**Data to use**
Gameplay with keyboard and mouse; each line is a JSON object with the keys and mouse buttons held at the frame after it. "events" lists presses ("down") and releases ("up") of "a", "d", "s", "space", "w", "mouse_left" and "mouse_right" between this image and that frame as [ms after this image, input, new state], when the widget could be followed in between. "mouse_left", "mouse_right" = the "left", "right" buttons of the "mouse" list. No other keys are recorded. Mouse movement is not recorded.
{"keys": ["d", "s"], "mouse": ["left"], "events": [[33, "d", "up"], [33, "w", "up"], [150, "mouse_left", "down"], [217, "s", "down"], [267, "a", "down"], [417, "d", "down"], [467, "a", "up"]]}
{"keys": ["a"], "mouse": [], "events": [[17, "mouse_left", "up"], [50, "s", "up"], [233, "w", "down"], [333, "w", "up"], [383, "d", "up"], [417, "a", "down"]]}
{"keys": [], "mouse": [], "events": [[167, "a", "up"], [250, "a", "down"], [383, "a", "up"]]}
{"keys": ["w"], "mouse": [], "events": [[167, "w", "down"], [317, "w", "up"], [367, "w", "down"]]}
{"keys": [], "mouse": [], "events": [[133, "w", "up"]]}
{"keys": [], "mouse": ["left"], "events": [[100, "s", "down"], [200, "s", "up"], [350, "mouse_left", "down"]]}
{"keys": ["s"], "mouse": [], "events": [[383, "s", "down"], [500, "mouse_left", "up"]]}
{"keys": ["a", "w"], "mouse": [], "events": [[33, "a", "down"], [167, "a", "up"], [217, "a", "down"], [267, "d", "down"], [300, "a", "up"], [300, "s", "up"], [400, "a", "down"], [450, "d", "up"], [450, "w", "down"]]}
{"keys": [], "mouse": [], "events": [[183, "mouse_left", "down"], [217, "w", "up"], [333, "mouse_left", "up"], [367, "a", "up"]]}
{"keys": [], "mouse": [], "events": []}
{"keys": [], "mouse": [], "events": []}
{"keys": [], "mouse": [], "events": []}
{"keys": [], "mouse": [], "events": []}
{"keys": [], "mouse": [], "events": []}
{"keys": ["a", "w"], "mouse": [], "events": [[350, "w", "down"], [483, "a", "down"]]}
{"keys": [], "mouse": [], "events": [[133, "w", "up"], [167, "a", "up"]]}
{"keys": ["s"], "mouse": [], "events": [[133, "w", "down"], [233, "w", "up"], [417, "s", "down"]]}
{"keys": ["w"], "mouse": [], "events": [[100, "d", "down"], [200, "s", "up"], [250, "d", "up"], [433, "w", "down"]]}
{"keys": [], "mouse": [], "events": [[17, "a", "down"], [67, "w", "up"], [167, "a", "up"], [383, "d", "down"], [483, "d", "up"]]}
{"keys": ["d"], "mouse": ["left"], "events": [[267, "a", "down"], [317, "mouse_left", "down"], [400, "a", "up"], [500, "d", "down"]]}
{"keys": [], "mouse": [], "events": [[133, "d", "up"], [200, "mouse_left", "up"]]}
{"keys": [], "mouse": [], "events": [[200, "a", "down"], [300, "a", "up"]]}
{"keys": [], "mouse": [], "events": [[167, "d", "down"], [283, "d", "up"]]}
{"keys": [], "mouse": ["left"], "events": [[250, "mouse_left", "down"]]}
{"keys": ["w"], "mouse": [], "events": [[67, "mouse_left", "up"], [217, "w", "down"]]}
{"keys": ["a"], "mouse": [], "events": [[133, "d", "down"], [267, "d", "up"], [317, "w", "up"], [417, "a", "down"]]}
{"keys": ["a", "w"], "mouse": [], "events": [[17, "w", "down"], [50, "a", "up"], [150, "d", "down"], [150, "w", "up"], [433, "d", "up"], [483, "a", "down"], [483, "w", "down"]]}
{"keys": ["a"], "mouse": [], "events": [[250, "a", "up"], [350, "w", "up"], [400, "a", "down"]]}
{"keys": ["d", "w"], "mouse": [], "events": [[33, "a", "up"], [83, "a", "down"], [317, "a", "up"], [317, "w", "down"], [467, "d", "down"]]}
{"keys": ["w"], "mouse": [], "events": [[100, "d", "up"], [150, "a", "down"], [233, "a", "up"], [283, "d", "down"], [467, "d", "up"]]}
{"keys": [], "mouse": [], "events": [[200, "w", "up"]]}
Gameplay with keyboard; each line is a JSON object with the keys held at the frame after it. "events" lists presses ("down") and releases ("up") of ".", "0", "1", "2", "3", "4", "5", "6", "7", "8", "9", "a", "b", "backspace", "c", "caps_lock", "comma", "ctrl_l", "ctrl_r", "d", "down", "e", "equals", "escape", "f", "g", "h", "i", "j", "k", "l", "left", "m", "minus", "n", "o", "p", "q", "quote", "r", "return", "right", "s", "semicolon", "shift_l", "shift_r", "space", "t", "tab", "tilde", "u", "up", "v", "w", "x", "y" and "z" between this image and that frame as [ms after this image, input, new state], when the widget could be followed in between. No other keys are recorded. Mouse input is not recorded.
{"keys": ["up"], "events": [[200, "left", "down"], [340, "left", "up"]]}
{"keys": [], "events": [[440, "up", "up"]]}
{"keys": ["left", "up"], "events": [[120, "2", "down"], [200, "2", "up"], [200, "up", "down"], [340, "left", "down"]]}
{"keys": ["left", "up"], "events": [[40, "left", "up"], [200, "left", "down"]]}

**What you need to do**
If a line in the data above includes the string "that", copy it.

**Answer for this exercise**
Gameplay with keyboard and mouse; each line is a JSON object with the keys and mouse buttons held at the frame after it. "events" lists presses ("down") and releases ("up") of "a", "d", "s", "space", "w", "mouse_left" and "mouse_right" between this image and that frame as [ms after this image, input, new state], when the widget could be followed in between. "mouse_left", "mouse_right" = the "left", "right" buttons of the "mouse" list. No other keys are recorded. Mouse movement is not recorded.
Gameplay with keyboard; each line is a JSON object with the keys held at the frame after it. "events" lists presses ("down") and releases ("up") of ".", "0", "1", "2", "3", "4", "5", "6", "7", "8", "9", "a", "b", "backspace", "c", "caps_lock", "comma", "ctrl_l", "ctrl_r", "d", "down", "e", "equals", "escape", "f", "g", "h", "i", "j", "k", "l", "left", "m", "minus", "n", "o", "p", "q", "quote", "r", "return", "right", "s", "semicolon", "shift_l", "shift_r", "space", "t", "tab", "tilde", "u", "up", "v", "w", "x", "y" and "z" between this image and that frame as [ms after this image, input, new state], when the widget could be followed in between. No other keys are recorded. Mouse input is not recorded.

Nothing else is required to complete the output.